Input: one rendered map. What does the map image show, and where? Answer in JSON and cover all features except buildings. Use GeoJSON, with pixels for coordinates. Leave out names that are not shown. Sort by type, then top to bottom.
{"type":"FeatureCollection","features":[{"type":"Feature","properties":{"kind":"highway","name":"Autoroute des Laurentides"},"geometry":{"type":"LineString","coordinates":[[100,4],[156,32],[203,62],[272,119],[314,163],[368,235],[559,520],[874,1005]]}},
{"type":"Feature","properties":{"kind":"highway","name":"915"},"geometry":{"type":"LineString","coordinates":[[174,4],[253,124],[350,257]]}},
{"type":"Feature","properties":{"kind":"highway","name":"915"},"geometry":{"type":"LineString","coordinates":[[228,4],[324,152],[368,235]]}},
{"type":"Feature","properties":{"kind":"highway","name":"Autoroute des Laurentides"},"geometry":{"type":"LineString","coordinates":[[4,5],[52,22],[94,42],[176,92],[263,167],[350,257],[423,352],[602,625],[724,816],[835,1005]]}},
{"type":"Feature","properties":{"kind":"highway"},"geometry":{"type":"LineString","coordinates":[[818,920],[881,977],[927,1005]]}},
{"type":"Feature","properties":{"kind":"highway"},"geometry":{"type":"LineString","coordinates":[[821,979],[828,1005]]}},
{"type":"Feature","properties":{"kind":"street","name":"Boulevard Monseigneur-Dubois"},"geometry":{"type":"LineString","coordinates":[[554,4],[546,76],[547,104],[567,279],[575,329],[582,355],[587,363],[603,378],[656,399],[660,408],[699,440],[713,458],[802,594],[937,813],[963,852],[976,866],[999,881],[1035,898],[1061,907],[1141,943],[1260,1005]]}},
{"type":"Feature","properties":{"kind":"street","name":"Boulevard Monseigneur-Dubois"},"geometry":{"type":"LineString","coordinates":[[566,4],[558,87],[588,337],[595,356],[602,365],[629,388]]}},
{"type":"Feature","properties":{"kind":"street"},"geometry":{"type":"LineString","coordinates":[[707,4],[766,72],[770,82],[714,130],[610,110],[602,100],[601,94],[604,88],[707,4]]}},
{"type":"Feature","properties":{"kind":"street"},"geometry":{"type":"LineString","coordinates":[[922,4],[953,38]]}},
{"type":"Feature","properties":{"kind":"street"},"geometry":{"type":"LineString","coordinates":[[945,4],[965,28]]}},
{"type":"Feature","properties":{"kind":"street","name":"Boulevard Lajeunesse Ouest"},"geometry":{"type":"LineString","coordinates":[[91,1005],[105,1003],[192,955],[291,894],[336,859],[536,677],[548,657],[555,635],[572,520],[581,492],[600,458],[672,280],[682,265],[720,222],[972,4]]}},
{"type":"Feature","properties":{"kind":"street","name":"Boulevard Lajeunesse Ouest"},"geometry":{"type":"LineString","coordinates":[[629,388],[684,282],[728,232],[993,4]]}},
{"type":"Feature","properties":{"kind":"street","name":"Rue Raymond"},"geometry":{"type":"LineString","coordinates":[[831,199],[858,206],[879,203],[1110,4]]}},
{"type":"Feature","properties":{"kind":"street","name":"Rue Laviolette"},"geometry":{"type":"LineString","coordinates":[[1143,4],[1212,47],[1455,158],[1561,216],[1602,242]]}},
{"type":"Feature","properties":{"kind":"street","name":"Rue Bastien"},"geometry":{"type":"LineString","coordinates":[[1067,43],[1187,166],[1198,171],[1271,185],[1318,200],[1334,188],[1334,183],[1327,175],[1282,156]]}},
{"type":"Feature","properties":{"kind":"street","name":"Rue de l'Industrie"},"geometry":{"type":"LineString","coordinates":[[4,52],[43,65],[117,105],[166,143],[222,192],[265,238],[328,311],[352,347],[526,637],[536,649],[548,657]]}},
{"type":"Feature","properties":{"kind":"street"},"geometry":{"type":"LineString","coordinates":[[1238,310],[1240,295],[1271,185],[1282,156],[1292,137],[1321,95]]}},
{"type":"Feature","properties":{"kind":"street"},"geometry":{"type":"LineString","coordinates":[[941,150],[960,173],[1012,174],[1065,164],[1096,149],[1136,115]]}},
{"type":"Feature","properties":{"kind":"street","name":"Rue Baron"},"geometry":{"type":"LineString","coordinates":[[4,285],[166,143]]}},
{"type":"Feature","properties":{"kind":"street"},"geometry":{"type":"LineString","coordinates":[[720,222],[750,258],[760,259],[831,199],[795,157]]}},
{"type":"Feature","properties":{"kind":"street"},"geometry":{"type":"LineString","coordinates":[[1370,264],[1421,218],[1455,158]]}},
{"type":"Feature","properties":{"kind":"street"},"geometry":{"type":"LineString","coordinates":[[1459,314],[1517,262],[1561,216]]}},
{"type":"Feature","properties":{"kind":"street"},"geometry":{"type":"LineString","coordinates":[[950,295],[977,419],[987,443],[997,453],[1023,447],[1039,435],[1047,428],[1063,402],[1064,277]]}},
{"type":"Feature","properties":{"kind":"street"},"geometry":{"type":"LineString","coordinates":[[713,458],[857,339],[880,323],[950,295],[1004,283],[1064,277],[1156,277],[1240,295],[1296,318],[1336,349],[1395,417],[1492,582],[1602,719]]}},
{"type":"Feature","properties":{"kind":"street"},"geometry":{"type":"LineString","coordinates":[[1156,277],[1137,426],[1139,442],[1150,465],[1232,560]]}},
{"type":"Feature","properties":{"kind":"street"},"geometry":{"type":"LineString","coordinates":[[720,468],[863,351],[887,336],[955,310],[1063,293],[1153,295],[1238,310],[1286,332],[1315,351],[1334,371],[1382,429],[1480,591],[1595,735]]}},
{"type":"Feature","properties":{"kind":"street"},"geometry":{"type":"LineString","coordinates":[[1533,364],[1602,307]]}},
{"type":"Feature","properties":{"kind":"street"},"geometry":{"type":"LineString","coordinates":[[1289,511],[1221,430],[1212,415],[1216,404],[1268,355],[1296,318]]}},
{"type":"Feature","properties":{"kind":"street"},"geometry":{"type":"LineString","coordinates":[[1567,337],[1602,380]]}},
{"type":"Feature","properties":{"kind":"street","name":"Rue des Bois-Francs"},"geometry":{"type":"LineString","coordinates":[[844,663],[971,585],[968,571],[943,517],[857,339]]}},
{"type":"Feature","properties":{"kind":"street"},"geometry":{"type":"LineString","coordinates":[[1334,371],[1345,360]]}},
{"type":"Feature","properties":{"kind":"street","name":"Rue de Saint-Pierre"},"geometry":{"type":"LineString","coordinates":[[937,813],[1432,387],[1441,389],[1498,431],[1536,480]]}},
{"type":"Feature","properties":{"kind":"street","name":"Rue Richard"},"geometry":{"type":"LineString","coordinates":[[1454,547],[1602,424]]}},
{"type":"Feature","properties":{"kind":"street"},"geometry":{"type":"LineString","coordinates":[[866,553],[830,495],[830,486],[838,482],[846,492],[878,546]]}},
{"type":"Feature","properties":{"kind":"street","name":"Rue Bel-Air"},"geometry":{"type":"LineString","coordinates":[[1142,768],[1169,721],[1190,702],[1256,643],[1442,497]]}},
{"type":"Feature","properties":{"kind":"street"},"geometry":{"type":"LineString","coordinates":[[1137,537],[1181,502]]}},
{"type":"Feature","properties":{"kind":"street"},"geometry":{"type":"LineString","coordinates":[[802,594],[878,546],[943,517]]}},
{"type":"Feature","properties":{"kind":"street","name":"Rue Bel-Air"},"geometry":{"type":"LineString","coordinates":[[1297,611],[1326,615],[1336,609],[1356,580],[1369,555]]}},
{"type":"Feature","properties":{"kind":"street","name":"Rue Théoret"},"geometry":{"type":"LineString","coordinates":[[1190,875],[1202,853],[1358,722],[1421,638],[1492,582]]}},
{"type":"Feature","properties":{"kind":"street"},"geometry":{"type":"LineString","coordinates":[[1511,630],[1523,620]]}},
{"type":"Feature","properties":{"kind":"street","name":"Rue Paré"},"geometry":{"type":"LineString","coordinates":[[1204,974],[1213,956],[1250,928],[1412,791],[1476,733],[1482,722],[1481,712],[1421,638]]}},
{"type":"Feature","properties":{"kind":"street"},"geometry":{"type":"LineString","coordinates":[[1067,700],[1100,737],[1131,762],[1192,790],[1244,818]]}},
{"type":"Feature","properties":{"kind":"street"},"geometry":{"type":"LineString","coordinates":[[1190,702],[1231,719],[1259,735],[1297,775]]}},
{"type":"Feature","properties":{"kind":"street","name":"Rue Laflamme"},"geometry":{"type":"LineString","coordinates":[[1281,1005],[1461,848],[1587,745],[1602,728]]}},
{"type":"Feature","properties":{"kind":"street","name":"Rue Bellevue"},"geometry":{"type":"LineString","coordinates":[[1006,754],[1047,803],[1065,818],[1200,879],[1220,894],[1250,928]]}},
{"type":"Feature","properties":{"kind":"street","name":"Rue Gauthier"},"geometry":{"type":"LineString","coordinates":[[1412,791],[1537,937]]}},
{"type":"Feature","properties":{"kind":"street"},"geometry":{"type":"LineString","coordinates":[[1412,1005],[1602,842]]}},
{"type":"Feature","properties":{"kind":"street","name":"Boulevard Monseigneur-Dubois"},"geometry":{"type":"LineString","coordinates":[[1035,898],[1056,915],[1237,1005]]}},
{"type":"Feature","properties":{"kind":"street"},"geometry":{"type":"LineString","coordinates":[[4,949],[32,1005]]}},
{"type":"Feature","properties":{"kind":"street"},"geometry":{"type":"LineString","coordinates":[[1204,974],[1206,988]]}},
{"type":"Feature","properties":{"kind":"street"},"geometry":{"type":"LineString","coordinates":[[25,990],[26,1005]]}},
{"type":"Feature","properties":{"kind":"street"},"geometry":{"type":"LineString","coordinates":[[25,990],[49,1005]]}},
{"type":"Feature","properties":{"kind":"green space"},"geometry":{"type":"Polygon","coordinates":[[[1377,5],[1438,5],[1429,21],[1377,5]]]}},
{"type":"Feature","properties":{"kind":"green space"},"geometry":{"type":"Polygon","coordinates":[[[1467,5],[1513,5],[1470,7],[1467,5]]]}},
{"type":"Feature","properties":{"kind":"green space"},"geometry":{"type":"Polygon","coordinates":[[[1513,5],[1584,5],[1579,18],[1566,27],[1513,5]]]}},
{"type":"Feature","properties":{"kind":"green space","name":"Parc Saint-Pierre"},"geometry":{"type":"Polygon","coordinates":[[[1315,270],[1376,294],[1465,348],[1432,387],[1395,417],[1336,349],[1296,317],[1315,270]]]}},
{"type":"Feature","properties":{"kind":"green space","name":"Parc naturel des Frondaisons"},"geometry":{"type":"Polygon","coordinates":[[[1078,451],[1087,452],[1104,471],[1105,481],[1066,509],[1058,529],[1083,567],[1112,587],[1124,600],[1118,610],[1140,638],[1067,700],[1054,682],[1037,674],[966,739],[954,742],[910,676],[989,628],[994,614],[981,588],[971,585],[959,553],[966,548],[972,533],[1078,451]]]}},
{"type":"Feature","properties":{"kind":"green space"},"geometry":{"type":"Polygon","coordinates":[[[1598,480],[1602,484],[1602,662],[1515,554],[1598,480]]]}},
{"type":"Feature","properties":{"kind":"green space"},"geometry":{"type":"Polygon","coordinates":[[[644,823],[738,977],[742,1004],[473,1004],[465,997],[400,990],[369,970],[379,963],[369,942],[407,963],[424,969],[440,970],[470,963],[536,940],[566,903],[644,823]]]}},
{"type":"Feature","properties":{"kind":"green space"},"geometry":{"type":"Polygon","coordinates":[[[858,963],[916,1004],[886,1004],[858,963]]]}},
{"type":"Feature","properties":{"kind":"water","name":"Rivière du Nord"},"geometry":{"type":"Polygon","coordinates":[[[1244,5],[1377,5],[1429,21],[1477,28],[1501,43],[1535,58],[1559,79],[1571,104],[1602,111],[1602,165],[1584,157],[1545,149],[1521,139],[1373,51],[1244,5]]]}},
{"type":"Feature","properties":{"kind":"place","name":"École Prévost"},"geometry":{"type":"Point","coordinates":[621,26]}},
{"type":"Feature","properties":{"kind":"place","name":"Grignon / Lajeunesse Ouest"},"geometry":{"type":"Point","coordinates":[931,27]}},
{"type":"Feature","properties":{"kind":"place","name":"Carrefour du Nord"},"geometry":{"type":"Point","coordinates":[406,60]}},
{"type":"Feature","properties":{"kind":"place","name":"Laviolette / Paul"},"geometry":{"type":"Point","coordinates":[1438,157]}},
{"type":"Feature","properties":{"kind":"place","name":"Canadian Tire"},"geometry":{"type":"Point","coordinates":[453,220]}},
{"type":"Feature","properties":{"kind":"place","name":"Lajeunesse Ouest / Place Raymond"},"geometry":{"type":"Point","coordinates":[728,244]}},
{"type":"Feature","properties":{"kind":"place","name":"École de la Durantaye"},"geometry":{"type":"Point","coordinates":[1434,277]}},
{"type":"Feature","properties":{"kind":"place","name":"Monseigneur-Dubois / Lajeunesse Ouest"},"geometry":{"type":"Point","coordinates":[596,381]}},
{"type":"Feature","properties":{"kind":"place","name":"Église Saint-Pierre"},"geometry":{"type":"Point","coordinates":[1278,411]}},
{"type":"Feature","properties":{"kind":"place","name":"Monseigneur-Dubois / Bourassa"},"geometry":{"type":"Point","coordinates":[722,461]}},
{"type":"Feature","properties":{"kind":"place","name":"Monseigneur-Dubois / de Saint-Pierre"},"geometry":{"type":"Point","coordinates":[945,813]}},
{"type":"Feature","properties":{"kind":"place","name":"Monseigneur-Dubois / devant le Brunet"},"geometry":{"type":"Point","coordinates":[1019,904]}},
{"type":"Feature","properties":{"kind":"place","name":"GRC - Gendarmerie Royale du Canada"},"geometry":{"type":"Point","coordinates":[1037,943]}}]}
☆ ☆ ☆ ☆ ☆ ☆ ☆
- ACTIVITY
Set aside each line above that includes the string "École" and report it.

- ANSWER TO THIS EXERCISE
{"type":"Feature","properties":{"kind":"place","name":"École Prévost"},"geometry":{"type":"Point","coordinates":[621,26]}},
{"type":"Feature","properties":{"kind":"place","name":"École de la Durantaye"},"geometry":{"type":"Point","coordinates":[1434,277]}},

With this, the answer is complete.